Throwing the Baby out with the Bath Water

I've been struggling with translating my smaller works on watercolour paper with fluid acrylics, to larger scale canvaii with thicker paint. It still looks good, but it's not that much fun. The paints are harder to control and because of the size change, it takes much longer to get to the end to see if the result has worked or not.

The problems have been that the paint ends up patchy on canvas (not in the nice textured way with the watercolour paper) and it's hard to re-match a colour to tidy it up once you've done one coat (due to acrylic paint colour shift). So I'm doing layer after layer, and getting more and more annoyed with the final outcome. Other artists go for this layered look, and it looks amazing. But each time I try it, it looks like a mess, and interferes with my overall look I'm aiming for.

So, as any good scientist approaching art, I decided to change some variables. Only a fool does the same thing twice expecting the results to be different.

Things to change were:

- grain of the canvas (from larger grain to smaller, smoother grain).

- thickness of paint (from fluid paint to thicker more heavy body paint with a longer open/drying time)

- type of brush (from smooth watercolour type brushes to thicker more bristly brushes)

- use of a medium (from only water to a liquefying medium that improves the flow of the paint).

This all seemed like a super idea, and once I'd forked out an eye-watering amount for all these new items, I set to work. It would be great! I'd use all these things together and bang! A work of art would emerge, and I would never have to worry about my process again.


Life doesn't work like that, does it?

I tried all these new things, the new canvas, the new paint, the new brush, the new medium, all at once, and then immediately realised my mistake. None of it was working how I was used to. Everything was new, nothing felt intuitive, and each of these new variables was producing a different effect I couldn't control for.

My immediate reaction was just to abandon all the new things and return to struggling on with the old way. The familiar way. But, practically speaking, that wasn't an option. I had 14 new canvases with this new grain, which needed using.
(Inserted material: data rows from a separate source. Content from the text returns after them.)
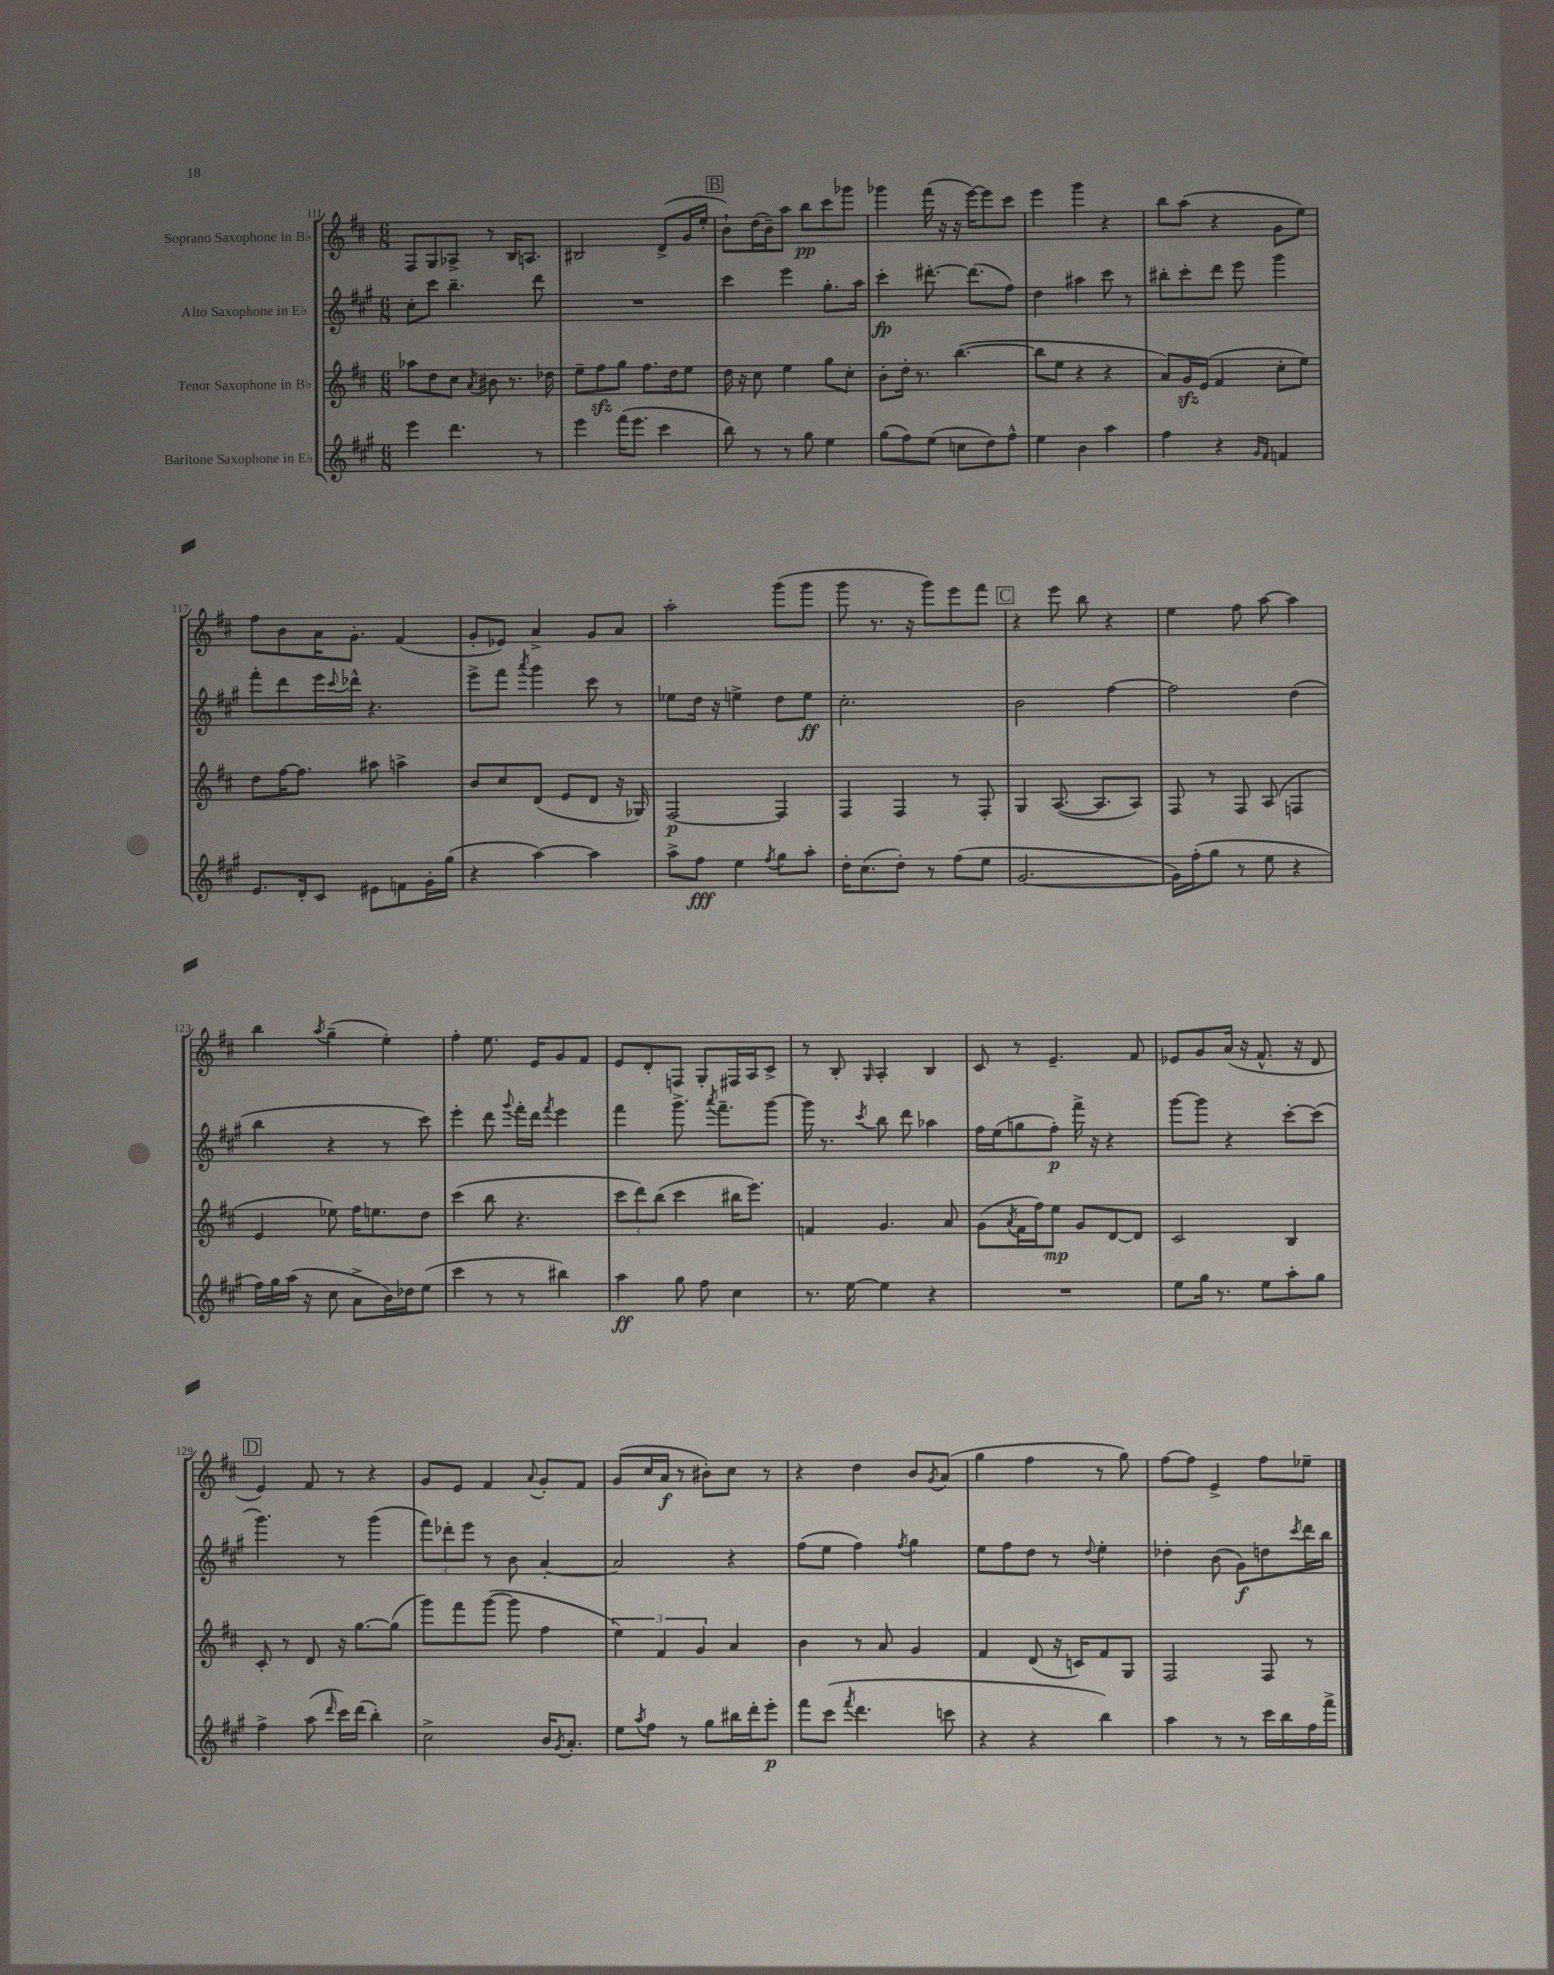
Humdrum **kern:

**kern	**kern	**kern	**kern
*staff4	*staff3	*staff2	*staff1
*clefG2	*clefG2	*clefG2	*clefG2
*k[f#c#g#]	*k[f#c#]	*k[f#c#g#]	*k[f#c#]
*M6/8	*M6/8	*M6/8	*M6/8
4eee	8aa-	8cc#'	8F#
.	8dd	8ccc#	8G
4.ddd	8cc#	4.bb~	8A-^
.	8qa	.	.
.	8b#	.	8r
.	8.r	.	16B
.	.	.	8.A
8r	.	8ddd	.
.	16dd-	.	.
=	=	=	=
4eee	8ee~	2.r	2B#
.	8ff#	.	.
(16fff#	8gg	.	.
8.eee	.	.	.
.	8.ff#	.	.
4ccc#	.	.	(8d^
.	16dd	.	.
.	8ee	.	16g
.	.	.	16ee'
=	=	=	=
8bb)	16dd	4ccc#	8b`)
.	16r	.	.
8r	8cc#	.	(16dd
.	.	.	16b~)
8r	4ee	4eee	8aa
8gg#	.	.	8bb
4ee	8gg	8.gg#'	8ccc#
.	8cc#'	.	8ggg-
.	.	16aa	.
=	=	=	=
(8gg#	8b'	4ccc#'	4ggg-
8ff#)	16dd'	.	.
.	8.r	.	.
(8ee	.	[8.ddd#'	(16fff#
.	.	.	16r
8cc	([4.bb	.	16r
.	.	(8.ddd#]	[16eee)
8dd)	.	.	8eee]
8ff#^^	.	8ff#)	8ccc#
=	=	=	=
4ee	8bb]	4dd	4eee
.	8ee	.	.
4b	4r	4aa#	4ggg
4aa	4r	8ccc#	4r
.	.	8r	.
=	=	=	=
4ff#	8a)	8bb#'	8bb
.	16g	8ccc#'	(8aa
.	(16e	.	.
4r	4f#	8ddd	4r
.	.	8eee	.
16qqg#	.	.	.
16qqf#	.	.	.
4f	8cc#'	4ggg#	8g
.	8ee)	.	8ee)
=	=	=	=
8.e	8dd	8fff#'	8ff#
.	[16ff#	8ddd	8b
16d'	8.ff#]	.	.
8c#	.	16eee	16a
.	.	8qqccc#	.
.	.	16ddd-^^	8.g'
8e#	8aa#	4.r	.
8f	4aa^	.	(4f#
16g#'	.	.	.
(16gg#	.	.	.
=	=	=	=
4r	8b	8eee^	8g'
.	8cc#	8fff#	8e-)
.	.	8qaaa	.
[4aa)	(8d	4ggg#	4a^
.	8e	.	.
4aa]	8d	8ccc#	8g
.	16r	8r	8a
.	16G-)	.	.
=	=	=	=
8aa^	[2F#	8ee-	2aa'
8ff#	.	16dd	.
.	.	16r	.
4ee	.	4ee^	.
8qff#	.	.	.
8gg#	4F#]	8dd	(8ggg
8aa'	.	8ee	8ggg
=	=	=	=
16dd'	4F#	2.cc#'	8ggg
(8.cc#	.	.	.
.	.	.	8.r
8dd')	4F#	.	.
.	.	.	16r
8r	.	.	8ggg)
(8ff#	8r	.	8eee
8ee	8F#'	.	8fff#
=	=	=	=
[2.g#	4G	2b	4r
.	([8.A	.	8eee
.	.	.	8bb
.	8.A]	.	.
.	.	[4ff#	4r
.	8A)	.	.
=	=	=	=
16g#])	8F#	2ff#]	4ee
(16ff#'	.	.	.
8gg#	8r	.	.
8r	8F#	.	8ff#
8ee	(8A	.	[8aa
4r	4F	(4dd	4aa]
=	=	=	=
16ff#)	4e	4bb	4bb
16gg#	.	.	.
(16aa	.	.	.
16r	.	.	.
.	.	.	8qaa
8cc#	8ee-)	4r	(4gg~
8a^	16ff#	.	.
.	8.ee	.	.
16b)	.	8r	4ee')
16dd-	.	.	.
(8ee	8dd	8ccc#)	.
=	=	=	=
4ccc#	(4ccc#	4eee'	4ff#'
8r	8bb	8ddd	8.ee
.	.	8qqggg#	.
8r	4.r	16fff#'	.
.	.	16ddd	16e
.	.	8qfff#	.
4bb#)	.	4eee	8g
.	.	.	8f#
=	=	=	=
4aa	12ccc#	4fff#	8e
.	12ddd)	.	.
.	.	.	8d'
.	(12bb	.	.
8gg#	4ccc#	8.ggg#^	8F
8ff#	.	.	8G'
.	.	8qaaa	.
.	.	8.fff#~	.
4cc#	16bb#	.	16F#
.	8.eee)	.	16A
.	.	[8ggg#	8c#^
=	=	=	=
8.r	4f	16ggg#]	8r
.	.	8.r	.
.	.	.	8B'
[16ee	.	.	.
.	.	8qccc#	16qqG
4ee]	4.g	8bb	4A'
.	.	8ddd	.
4r	.	4aa-	4B
.	8a	.	.
=	=	=	=
2.r	(8g	16ff#	8c#
.	.	(16ee	.
.	8qa	.	.
.	16f#	8gg	8r
.	16ff#)	.	.
.	8ee	8ff#')	4.e~
.	8g	16fff#^	.
.	.	16r	.
.	[8d	4r	.
.	8d]	.	8f#
=	=	=	=
8ee	2c#	[8ggg#	8e-
16gg#	.	8ggg#]	8g
8.r	.	.	.
.	.	4r	(16a
.	.	.	16r
8ee	.	.	8.f#^^
8aa'	4B	[8ccc#'	.
.	.	.	16r
8gg#	.	(8ccc#]	8d
=	=	=	=
4ff#^	8c#'	4.ggg#)	4e)
.	8r	.	.
(8aa	8d	.	8f#
16qqddd	.	.	.
16ccc#)	16r	8r	8r
(16ddd	[8.gg	.	.
4bb')	.	(4ggg#	4r
.	(8gg]	.	.
=	=	=	=
2cc#^	8ggg)	12fff#)	8g
.	.	12ddd-'	.
.	8fff#	.	8e
.	.	12eee	.
.	([8ggg	8r	4f#
.	8ggg]	8b	.
.	.	.	8qqa
16b	4ff#	[4a'	8g'
8qg#	.	.	.
8.a'	.	.	.
.	.	.	8f#
=	=	=	=
8ee	6ee)	2a]	(8g
8qaa	.	.	.
8ff#	.	.	16cc#
.	6f#	.	.
.	.	.	16a
8r	.	.	8r
.	6g	.	.
8gg#	.	.	8b#')
16bb#	4a	4r	8cc#
16ddd'	.	.	.
8eee'	.	.	8r
=	=	=	=
8fff#	4b	(8ff#	4r
(8ccc#	.	8ee	.
8qfff#	.	.	.
4.ddd	8r	4ff#)	4dd
.	8a	.	.
.	.	8qff#	.
.	4g	4gg#	8b
.	.	.	8qg
8ccc	.	.	(8a
=	=	=	=
4r	4f#	8ee	4gg
.	.	8ff#	.
4r	(8d	8dd	4ff#
.	16r	8r	.
.	16c)	.	.
.	.	8qqdd	.
4bb)	8f#	4ee'	8r
.	8G	.	8gg)
=	=	=	=
4aa	2F#	4dd-'	[8ff#
.	.	.	8ff#]
8r	.	(8b	4e^
8r	.	8g#)	.
16ccc#	8F#	8dd	8ff#
16bb	.	.	.
.	.	8qccc#	.
16ff#	8r	16ddd	8ee-~
16fff#^	.	16bb	.
==	==	==	==
*-	*-	*-	*-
I had to find a way to make it work.

So, going back to being scientific about it all, I decided I needed to change ONE variable at a time. Just the canvas first and see how that worked. Then I could slowly introduce the other variables and see if they made the process any easier.

Well, that's the plan at least - I'll let you know if it starts to take shape or not. So far there's nothing been produced that's worth even a snippet of a photo on Instagram (oh, the pressure). But, nothing of worth was ever achieved by it being easy. There's meant to be sweat, tears and frustration. I just need to make sure that I keep the hope and optimism that eventually there'll be a breakthrough.

Boxes of canvases
Talk about pressure. 14 fine art canvases waiting for a masterpiece.